━━ EXCERPTED RECORDS ━━

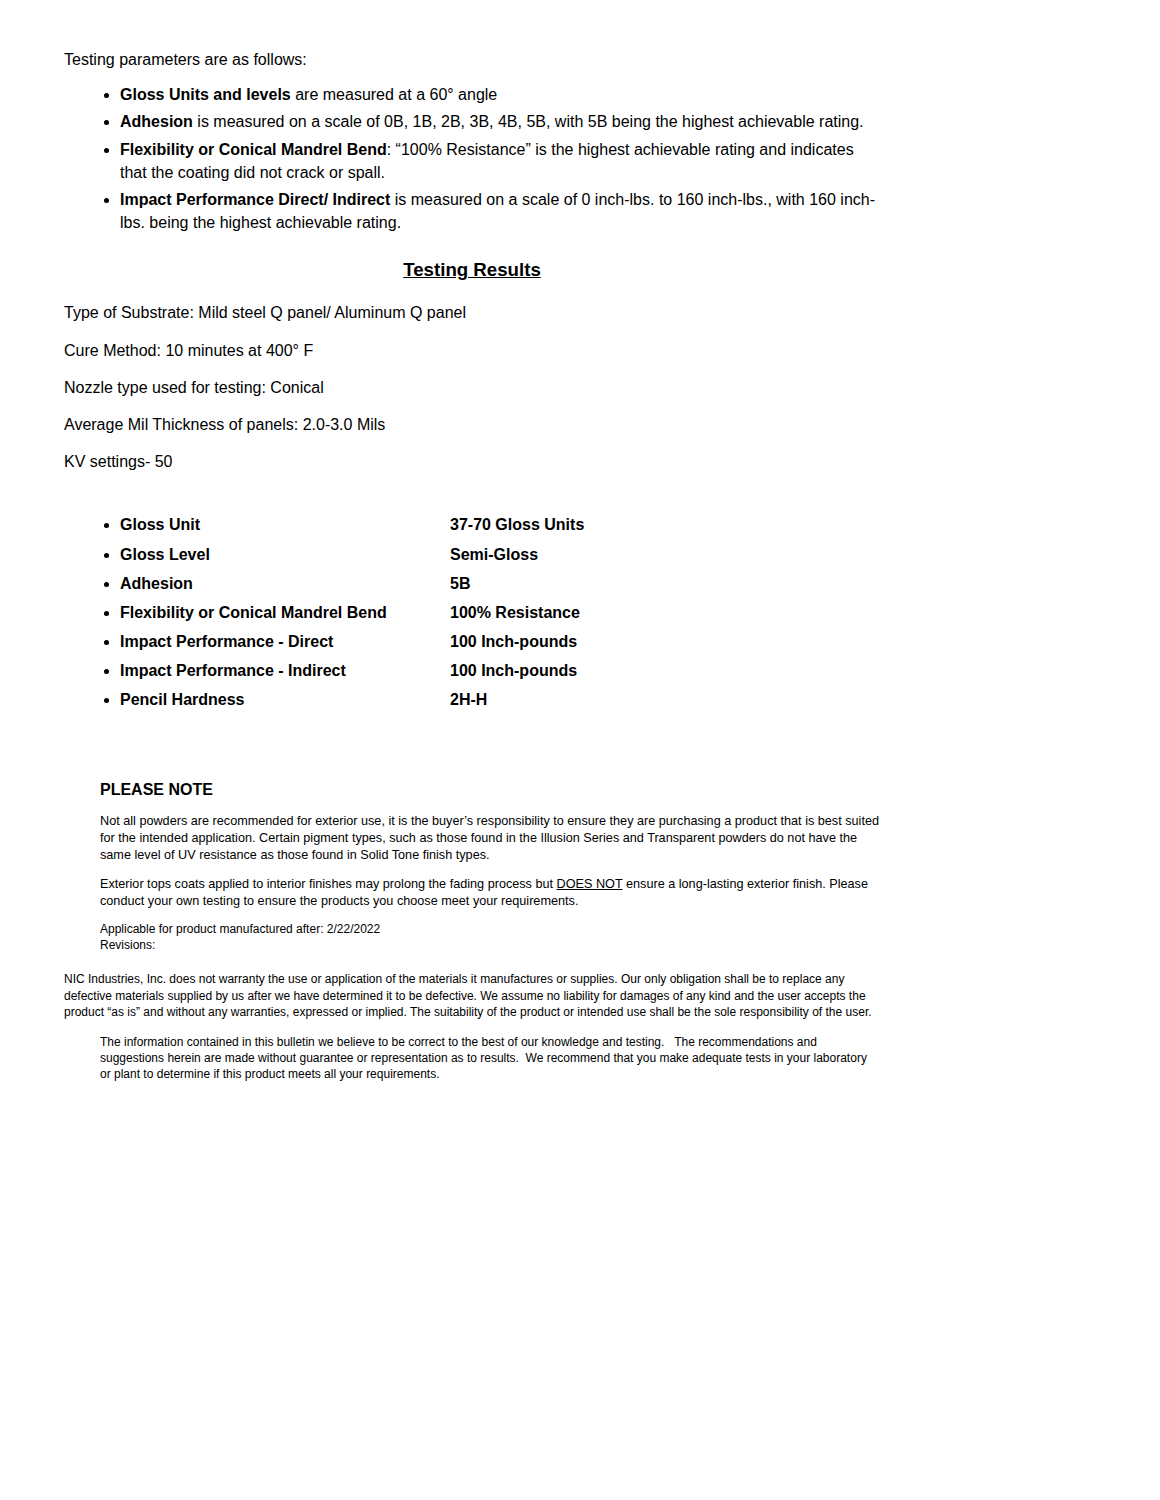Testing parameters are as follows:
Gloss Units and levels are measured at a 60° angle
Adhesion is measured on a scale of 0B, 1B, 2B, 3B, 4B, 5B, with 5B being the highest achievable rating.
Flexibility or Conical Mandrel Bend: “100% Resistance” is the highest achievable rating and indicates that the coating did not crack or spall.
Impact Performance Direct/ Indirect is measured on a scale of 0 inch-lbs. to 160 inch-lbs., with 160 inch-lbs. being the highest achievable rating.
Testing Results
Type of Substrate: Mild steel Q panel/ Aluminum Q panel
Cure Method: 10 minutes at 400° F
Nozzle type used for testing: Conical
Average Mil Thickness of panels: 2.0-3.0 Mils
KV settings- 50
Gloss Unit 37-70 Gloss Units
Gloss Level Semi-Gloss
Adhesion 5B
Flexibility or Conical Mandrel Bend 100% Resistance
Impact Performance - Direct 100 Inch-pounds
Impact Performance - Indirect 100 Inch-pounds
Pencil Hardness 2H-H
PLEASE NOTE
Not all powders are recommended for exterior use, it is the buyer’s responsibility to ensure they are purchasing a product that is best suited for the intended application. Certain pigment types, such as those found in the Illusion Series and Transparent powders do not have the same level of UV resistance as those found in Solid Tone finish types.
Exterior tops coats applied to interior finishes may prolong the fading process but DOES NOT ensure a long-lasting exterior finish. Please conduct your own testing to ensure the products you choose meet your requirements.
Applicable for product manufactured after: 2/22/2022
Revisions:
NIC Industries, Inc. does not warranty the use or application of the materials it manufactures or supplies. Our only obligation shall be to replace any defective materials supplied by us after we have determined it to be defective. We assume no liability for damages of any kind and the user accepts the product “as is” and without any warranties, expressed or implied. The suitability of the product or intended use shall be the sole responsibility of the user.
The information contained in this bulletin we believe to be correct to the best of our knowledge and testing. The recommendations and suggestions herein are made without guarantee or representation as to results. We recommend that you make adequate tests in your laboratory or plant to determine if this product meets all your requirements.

━━━
━━ EXCERPTED RECORDS ━━

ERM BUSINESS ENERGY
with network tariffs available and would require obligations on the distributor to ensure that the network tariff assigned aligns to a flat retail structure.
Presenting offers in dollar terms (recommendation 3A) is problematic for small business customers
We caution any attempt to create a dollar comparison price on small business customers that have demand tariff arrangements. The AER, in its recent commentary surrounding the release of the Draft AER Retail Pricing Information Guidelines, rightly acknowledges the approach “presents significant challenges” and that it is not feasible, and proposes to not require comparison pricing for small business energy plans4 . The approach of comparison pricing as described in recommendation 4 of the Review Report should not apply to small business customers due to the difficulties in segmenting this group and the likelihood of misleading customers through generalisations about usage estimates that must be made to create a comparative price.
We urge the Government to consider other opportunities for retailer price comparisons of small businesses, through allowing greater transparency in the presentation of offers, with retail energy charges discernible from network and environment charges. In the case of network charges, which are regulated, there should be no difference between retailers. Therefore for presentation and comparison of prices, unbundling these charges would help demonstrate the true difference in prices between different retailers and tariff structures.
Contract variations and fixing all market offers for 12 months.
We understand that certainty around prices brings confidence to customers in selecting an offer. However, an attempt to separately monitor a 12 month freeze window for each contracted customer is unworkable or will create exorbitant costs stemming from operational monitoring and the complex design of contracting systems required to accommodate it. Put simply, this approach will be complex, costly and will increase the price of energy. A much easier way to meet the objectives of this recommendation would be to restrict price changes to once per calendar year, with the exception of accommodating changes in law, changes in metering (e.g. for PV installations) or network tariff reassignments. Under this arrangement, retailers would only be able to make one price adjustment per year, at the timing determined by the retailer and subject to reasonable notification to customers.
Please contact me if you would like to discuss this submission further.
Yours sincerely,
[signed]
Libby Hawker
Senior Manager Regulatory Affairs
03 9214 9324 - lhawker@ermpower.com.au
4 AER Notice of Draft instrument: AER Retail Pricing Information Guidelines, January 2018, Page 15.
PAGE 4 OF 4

━━━
━━ EXCERPTED RECORDS ━━

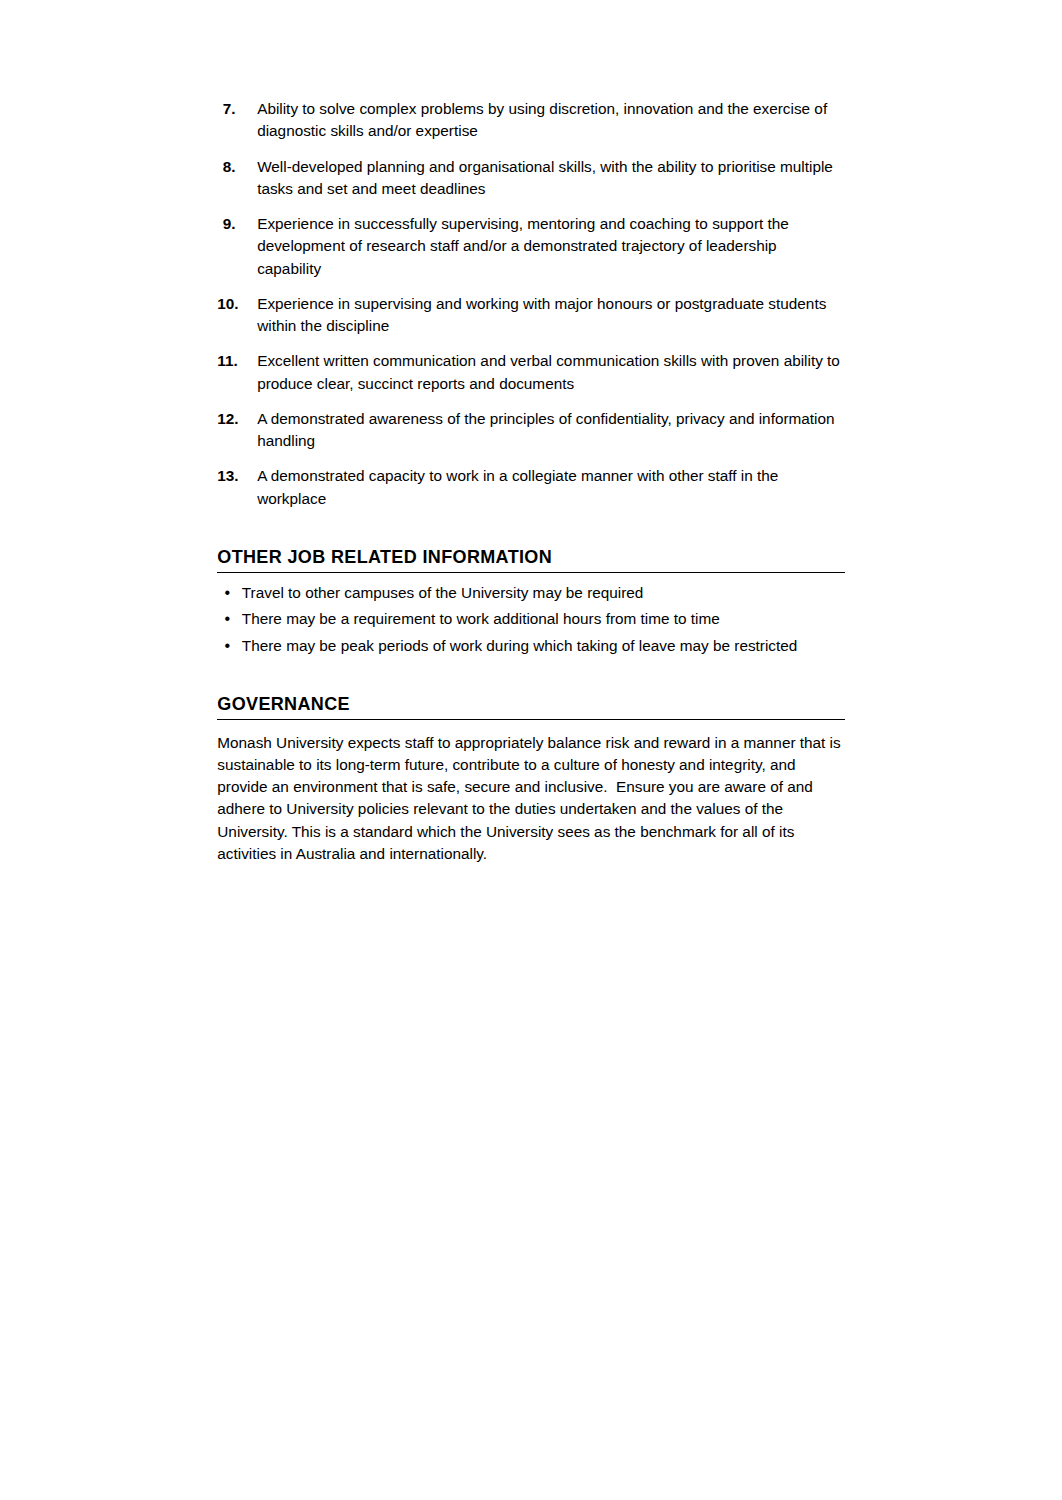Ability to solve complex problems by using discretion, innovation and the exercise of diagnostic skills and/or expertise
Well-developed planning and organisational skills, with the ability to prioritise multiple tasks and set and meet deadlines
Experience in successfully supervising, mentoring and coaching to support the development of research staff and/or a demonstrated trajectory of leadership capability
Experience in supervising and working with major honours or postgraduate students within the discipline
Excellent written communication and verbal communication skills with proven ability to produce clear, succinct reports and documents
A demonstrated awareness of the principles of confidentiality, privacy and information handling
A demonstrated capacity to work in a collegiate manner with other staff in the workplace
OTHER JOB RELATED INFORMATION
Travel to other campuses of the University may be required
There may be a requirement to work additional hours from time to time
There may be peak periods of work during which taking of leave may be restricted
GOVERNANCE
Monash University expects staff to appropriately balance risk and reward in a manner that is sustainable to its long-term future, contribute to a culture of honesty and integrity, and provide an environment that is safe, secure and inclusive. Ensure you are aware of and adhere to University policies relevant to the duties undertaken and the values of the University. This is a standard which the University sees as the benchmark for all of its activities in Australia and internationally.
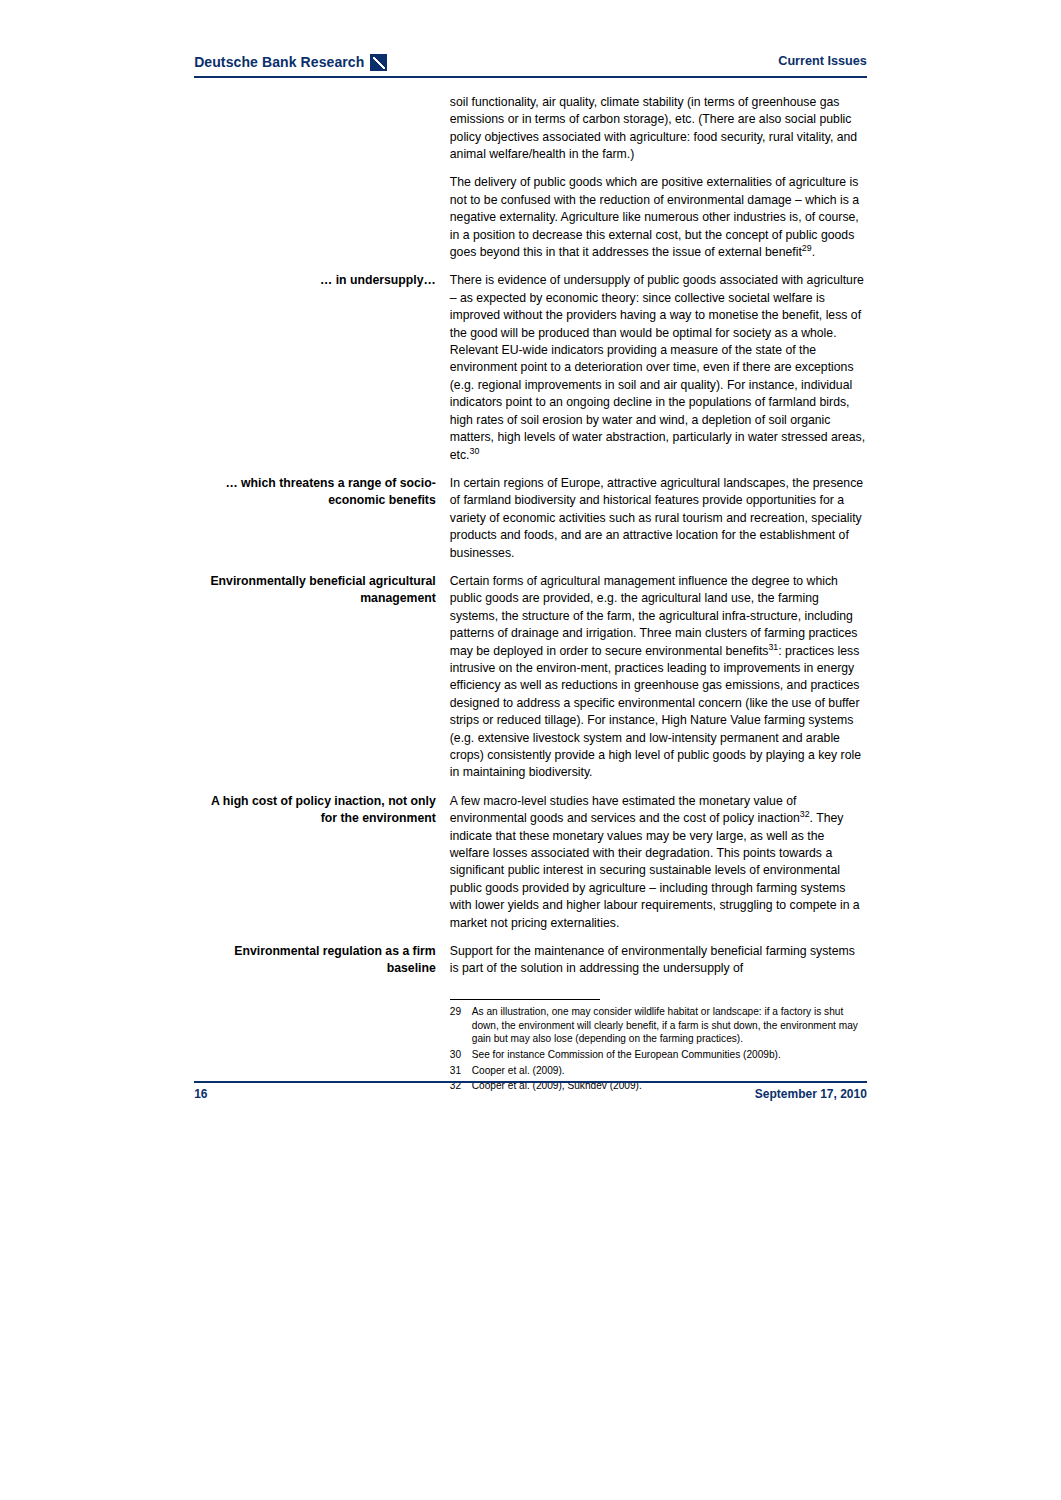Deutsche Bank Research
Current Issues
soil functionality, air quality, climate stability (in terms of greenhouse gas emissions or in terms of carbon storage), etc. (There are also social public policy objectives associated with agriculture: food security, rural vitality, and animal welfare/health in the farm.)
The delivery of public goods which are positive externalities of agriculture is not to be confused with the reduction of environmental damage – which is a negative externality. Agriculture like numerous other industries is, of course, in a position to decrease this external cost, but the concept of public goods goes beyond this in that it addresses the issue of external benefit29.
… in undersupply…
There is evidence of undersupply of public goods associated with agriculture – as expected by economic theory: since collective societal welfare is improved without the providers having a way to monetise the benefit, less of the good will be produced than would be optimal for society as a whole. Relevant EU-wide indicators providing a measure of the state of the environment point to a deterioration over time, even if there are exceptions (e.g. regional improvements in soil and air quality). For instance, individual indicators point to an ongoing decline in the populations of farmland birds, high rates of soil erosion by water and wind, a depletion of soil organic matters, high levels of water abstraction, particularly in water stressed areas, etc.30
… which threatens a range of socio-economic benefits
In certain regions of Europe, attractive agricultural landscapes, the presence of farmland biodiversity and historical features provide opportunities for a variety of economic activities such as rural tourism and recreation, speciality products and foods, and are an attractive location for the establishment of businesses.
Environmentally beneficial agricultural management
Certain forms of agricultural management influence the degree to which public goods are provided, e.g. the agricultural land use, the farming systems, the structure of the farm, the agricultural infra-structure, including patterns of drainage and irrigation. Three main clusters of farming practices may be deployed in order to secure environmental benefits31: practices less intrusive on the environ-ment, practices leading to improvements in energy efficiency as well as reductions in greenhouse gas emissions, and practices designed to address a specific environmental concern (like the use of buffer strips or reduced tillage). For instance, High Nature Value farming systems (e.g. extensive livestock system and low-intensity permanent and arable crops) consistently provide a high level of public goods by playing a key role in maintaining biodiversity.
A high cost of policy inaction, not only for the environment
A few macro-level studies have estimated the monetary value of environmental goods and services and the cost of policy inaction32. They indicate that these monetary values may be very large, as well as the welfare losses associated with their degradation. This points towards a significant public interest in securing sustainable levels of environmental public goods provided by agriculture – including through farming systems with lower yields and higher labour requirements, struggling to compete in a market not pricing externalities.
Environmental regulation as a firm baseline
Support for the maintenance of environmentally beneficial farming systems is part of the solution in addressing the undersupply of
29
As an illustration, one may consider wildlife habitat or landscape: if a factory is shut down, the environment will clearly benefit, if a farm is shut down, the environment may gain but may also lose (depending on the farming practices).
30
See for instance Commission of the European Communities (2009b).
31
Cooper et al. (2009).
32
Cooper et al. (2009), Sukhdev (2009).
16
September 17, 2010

━━━

WORK INSTRUCTION
Although the records above contain pictures, the copy should not; retype exactly the lines from the one containing "Testing parameters are" through the one containing "Flexibility or Conical Mandrel Bend 100%".

WRITTEN RESPONSE
Testing parameters are as follows:
Gloss Units and levels are measured at a 60° angle
Adhesion is measured on a scale of 0B, 1B, 2B, 3B, 4B, 5B, with 5B being the highest achievable rating.
Flexibility or Conical Mandrel Bend: “100% Resistance” is the highest achievable rating and indicates that the coating did not crack or spall.
Impact Performance Direct/ Indirect is measured on a scale of 0 inch-lbs. to 160 inch-lbs., with 160 inch-lbs. being the highest achievable rating.
Testing Results
Type of Substrate: Mild steel Q panel/ Aluminum Q panel
Cure Method: 10 minutes at 400° F
Nozzle type used for testing: Conical
Average Mil Thickness of panels: 2.0-3.0 Mils
KV settings- 50
Gloss Unit 37-70 Gloss Units
Gloss Level Semi-Gloss
Adhesion 5B
Flexibility or Conical Mandrel Bend 100% Resistance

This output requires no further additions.